Child obesity trends hit record high

By Aidan Fortune

- Last updated on GMT

Child obesity levels have hit a record high, according to a Public Health England report
Child obesity levels have hit a record high, according to a Public Health England report
Public Health England (PHE) is continuing to focus on calorie and sugar reduction as levels of severe obesity in children aged 10–11 have reached the highest point since records began.

The data, which comes from the National Child Measurement Programme (NCMP) over the past 10 years, showed that stark health inequalities were continuing to widen. The report said: “The prevalence of excess weight, obesity, overweight and severe obesity are higher in the most deprived areas compared to the least deprived – this is happening at a faster rate in Year 6 than Reception.”

Other observations from the report included an upward trend of excess weight, obesity and severe obesity in Year 6 children; a downward trend in excess weight, overweight, obesity and severe obesity in Reception age boys; and a downward trend in underweight in Reception age boys and girls, and Year 6 girls.

Childhood Obesity Plan

The Department of Health and Social Care recently announced the second chapter of its Childhood Obesity Plan to help halve childhood obesity by 2030. Key actions from the Government included mandatory calorie labelling on menus; and restrictions on price promotions on foods high in fat, salt or sugar. These measures will go out for consultation later this year.

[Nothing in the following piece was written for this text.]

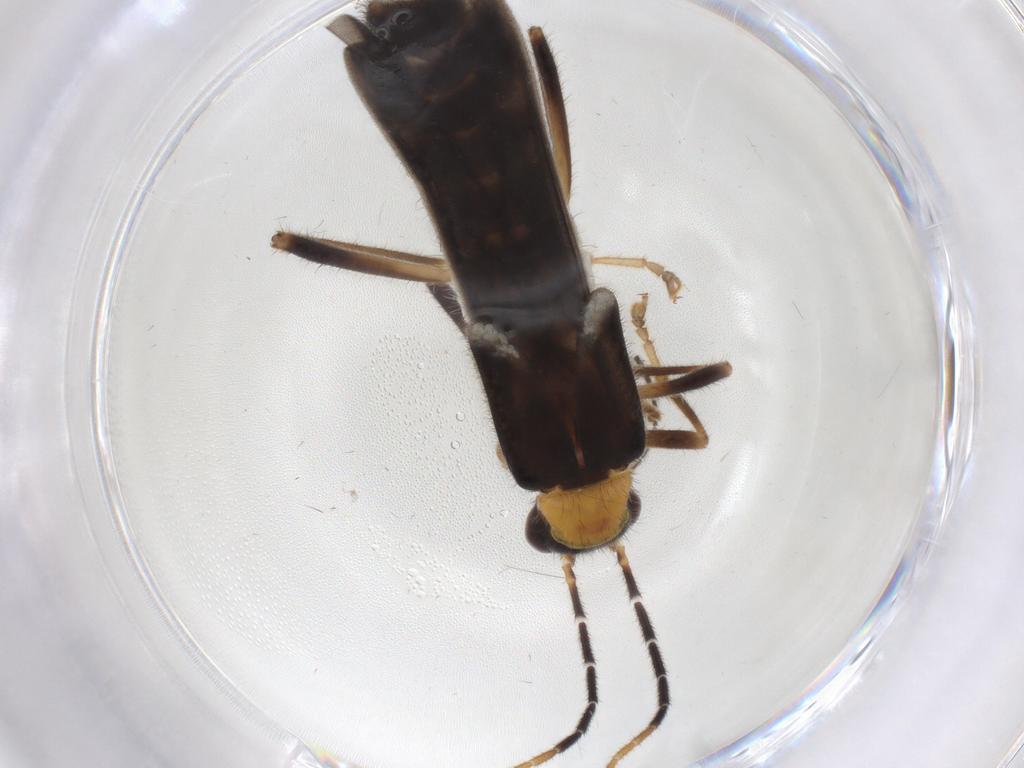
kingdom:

Dr Alison Tedstone, chief nutritionist at PHE, said: “The rise in severe obesity and widening health inequalities highlight why bold measures are needed to tackle this threat to our children’s health.

“These trends are extremely worrying and have been decades in the making – reversing them will not happen overnight.”

A spokesperson for the British Dietetic Association said: “This latest information highlights something we already knew – obesity rates in children are far too high and more is needed to halt and reverse that trend.”

‘Upward trend in severe obesity’

Meanwhile, the British Nutrition Foundation added: “The findings published today, showing an upward trend in severe obesity in Year 6, are particularly worrying as we know that this has a negative impact on children’s health both in the short- and the long-term.

“There is no easy way to address excess weight in children, but sugar and calorie reduction in foods and drinks, making healthier choices easier for families and encouraging healthy policies in schools are all things that can contribute to turning the tide of the current obesity epidemic. It’s important to remember that children are growing and developing, so having a balanced diet is key not only for a healthy weight but to provide all the essential nutrients they need to be healthy.”

Earlier this year, PHE teamed with Disney UK for the Change4Life Train Like a Jedi programme, which was designed to boost activity levels of physical activity among children in England. PHE has also made soft drinks the main focus of its latest campaign​ against child obesity.

Elsewhere, Mondelēz International has unveiled a reduced-sugar Cadbury Dairy Milk​ as part of a wider sugar reduction drive.